Barsumas (the Eutychian), an archimandrite of a Syrian monastery, who
warmly espoused the cause of Eutyches. When, in 448, Eutyches was denounced before
the local synod of Constantinople, Barsumas, who was resident in the city, raised
a violent opposition to the Eastern bishops. The next year, 449, at the "Robbers'
Synod" of Ephesus, Theodosius II. summoned Barsumas as the representative of the
malcontent monastic party, and granted him a seat and vote among the bishops. He
was the first monk allowed to act as a judge at a general council.
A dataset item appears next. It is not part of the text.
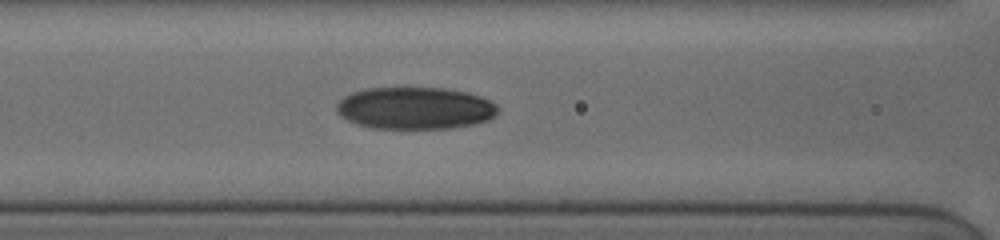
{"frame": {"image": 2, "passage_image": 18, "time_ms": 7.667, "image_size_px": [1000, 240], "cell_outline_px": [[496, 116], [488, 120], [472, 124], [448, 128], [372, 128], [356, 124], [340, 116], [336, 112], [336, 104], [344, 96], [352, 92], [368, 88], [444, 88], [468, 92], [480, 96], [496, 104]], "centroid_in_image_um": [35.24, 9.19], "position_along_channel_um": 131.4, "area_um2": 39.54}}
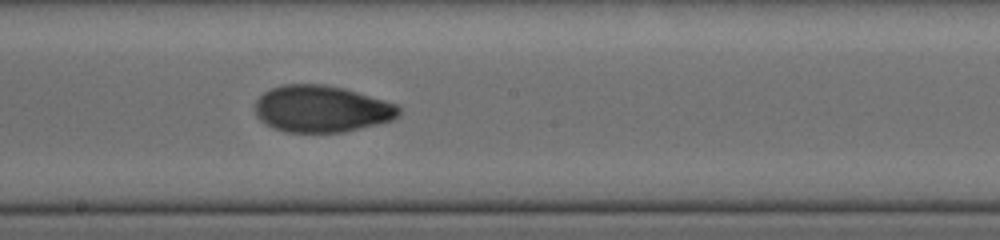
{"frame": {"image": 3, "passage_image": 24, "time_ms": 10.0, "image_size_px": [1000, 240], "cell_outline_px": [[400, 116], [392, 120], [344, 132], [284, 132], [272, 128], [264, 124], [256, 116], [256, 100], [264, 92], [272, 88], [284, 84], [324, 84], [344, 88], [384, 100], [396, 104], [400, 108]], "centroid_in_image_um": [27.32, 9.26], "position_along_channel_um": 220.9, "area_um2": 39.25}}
Barsumas brought
with him a turbulent band of 1000 monks to coerce the assembly, and took a prominent
part in the disorderly proceedings, vociferously expressing his joy on the acquittal
of Eutyches and joining in the assault on the aged Flavian by the monks and soldiers.
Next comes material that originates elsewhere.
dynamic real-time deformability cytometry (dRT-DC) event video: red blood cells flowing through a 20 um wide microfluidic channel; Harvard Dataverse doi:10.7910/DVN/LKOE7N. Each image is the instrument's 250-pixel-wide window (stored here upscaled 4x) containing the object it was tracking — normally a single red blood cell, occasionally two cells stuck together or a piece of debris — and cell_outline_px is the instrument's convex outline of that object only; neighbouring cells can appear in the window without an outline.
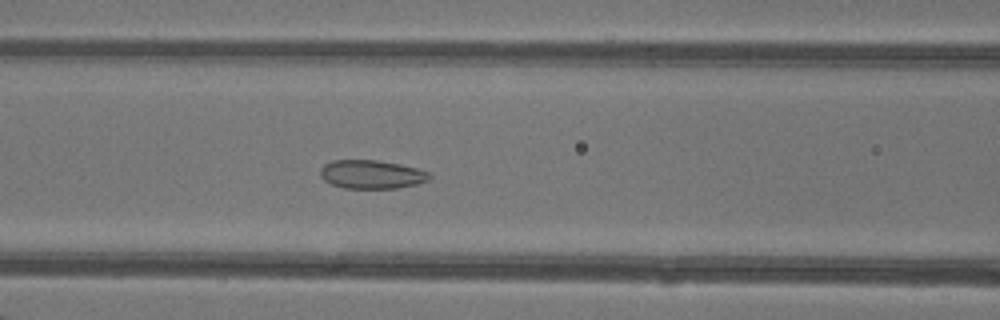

The injuries inflicted were so serious that the venerable patriarch died three days
afterwards. When with great effrontery Barsumas presented himself at the council
of Chalcedon, 451, an outcry was raised against him as "the murderer of the blessed
Flavian." He actively propagated Eutychian doctrines in Syria and died 458. His
disciple, Samuel, carried Eutychianism into Armenia. He is regarded among the Jacobites
as a saint and worker of miracles (Assemani, Bibl. Orient. ii. 4; Labbe, iv.
105 seq.; Liberatus, c. 12; Tillemont, xv.; Schröckh, xvii. 451 seq.).